_SUPPLIED ENTRIES_:
■ ■ ■ ■ ■ ■ ■

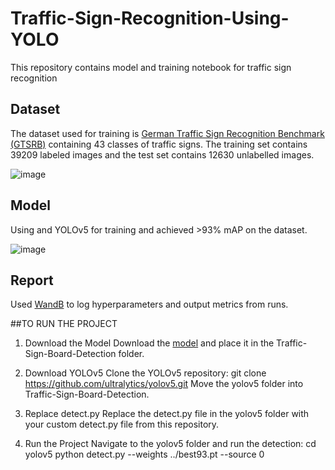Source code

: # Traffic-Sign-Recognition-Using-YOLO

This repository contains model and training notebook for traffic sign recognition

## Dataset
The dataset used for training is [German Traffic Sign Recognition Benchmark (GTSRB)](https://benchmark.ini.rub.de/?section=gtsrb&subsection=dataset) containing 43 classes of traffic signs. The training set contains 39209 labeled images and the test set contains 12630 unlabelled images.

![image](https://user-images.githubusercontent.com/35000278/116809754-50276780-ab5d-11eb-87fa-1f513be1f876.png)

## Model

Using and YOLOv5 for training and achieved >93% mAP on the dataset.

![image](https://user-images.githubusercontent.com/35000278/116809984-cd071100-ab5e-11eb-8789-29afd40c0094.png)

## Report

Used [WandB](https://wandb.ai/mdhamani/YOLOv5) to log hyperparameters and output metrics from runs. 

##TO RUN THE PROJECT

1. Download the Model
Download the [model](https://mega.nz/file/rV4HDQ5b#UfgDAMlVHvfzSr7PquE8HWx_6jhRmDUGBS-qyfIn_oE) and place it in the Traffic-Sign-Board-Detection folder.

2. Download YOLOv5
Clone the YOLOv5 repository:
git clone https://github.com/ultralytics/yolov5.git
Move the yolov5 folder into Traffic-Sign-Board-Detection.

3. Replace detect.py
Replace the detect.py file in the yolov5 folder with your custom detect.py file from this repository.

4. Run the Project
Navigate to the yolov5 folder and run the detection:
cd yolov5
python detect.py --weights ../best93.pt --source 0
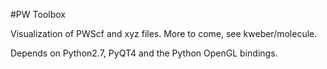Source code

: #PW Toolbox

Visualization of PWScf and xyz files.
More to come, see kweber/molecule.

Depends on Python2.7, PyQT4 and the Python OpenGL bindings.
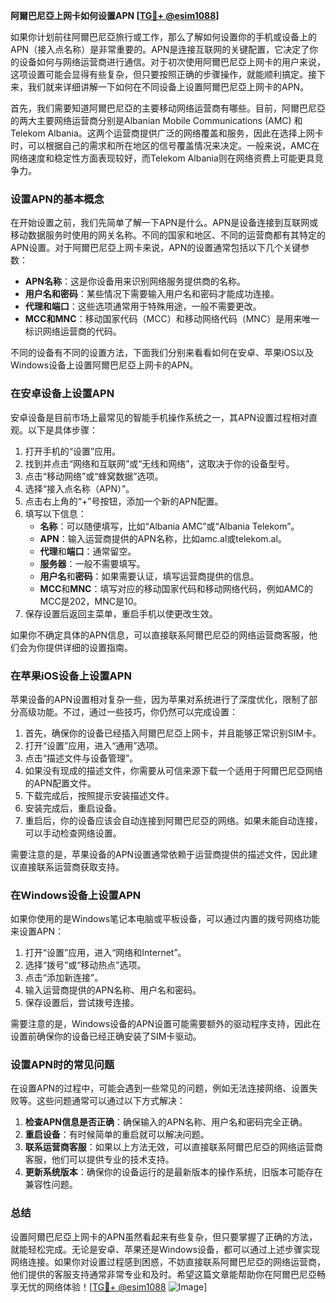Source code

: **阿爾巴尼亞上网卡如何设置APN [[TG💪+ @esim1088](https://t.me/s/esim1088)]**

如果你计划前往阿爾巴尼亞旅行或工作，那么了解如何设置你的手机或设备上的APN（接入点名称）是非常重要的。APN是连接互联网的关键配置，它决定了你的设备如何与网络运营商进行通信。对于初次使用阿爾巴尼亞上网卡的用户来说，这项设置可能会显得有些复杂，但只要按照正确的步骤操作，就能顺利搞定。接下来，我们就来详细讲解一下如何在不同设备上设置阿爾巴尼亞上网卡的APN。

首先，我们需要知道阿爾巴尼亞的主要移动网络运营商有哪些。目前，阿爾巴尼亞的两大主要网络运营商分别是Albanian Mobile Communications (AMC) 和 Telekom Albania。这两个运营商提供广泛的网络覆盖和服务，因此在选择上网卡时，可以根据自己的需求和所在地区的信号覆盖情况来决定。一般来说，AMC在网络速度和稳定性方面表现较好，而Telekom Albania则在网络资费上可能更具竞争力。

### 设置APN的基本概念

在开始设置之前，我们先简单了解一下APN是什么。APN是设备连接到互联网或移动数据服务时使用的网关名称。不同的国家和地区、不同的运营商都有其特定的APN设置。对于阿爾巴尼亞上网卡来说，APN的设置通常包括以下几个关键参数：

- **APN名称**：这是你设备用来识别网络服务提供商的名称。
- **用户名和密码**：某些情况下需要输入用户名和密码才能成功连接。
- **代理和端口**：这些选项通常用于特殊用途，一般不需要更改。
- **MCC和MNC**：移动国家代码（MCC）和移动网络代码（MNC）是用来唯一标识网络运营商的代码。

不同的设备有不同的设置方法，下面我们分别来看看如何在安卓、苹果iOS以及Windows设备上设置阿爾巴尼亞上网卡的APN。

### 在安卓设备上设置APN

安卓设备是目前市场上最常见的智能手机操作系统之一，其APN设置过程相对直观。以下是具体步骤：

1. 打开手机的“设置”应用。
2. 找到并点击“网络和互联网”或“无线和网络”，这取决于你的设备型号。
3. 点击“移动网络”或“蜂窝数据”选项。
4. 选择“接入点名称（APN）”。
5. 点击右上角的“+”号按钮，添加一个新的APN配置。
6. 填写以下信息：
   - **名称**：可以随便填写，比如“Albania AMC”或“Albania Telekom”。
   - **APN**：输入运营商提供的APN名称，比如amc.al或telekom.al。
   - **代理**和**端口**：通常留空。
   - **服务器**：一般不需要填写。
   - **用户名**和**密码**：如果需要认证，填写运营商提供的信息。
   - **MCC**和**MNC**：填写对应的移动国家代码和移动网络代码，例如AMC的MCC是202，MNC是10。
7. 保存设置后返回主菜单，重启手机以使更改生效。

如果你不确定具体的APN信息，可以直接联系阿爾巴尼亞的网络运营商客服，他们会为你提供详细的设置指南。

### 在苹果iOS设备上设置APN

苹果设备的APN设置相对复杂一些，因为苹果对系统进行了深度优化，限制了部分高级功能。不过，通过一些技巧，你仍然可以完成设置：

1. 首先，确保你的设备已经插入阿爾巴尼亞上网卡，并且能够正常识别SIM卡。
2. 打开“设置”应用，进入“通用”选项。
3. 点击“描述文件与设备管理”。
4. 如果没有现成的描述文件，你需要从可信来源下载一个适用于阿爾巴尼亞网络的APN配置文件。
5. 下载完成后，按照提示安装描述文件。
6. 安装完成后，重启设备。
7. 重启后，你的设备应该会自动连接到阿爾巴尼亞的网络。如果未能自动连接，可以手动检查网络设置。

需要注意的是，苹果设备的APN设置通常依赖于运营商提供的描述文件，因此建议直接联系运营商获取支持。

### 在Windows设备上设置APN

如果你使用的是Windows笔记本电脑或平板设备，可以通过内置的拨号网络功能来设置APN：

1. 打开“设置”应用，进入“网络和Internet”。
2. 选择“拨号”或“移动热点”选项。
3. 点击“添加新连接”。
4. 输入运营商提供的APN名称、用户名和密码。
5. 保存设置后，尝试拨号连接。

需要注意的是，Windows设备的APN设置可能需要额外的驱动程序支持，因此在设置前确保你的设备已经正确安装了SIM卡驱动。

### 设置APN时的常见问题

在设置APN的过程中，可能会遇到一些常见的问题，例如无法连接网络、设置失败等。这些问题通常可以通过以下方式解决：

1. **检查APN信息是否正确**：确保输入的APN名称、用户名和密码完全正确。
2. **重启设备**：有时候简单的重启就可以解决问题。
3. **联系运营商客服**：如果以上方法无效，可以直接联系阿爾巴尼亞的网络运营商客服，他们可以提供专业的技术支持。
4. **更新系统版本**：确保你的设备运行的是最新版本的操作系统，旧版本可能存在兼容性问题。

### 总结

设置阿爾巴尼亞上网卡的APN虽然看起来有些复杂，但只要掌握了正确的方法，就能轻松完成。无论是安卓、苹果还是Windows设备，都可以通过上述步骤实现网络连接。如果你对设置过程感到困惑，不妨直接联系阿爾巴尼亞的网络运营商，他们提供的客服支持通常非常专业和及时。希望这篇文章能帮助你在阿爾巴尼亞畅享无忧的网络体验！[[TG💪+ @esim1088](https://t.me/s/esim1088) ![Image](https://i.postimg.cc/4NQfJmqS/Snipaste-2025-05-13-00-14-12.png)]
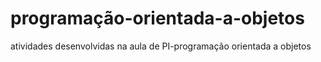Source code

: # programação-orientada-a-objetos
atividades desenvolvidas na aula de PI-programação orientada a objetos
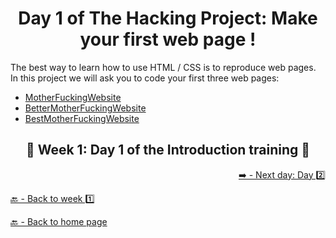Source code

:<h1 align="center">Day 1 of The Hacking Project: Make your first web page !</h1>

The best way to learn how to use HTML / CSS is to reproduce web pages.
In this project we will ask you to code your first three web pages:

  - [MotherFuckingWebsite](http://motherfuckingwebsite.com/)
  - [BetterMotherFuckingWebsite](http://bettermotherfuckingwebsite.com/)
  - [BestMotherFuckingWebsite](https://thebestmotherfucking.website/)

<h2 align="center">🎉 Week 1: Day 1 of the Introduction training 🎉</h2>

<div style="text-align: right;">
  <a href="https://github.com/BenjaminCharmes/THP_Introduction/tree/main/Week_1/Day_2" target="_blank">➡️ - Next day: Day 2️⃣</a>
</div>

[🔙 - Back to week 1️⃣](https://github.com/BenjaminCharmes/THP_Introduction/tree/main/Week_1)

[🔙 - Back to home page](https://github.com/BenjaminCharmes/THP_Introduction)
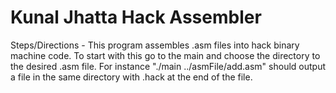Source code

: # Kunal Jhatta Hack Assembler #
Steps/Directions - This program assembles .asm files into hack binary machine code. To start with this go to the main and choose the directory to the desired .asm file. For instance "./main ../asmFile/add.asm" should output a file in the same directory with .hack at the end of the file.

■ ■ ■ ■ ■ ■ ■

_REQUIREMENT_: Copy each line from the data that features the string "with".

_OUTPUT FOR THIS TASK_:
Replace the detect.py file in the yolov5 folder with your custom detect.py file from this repository.
Steps/Directions - This program assembles .asm files into hack binary machine code. To start with this go to the main and choose the directory to the desired .asm file. For instance "./main ../asmFile/add.asm" should output a file in the same directory with .hack at the end of the file.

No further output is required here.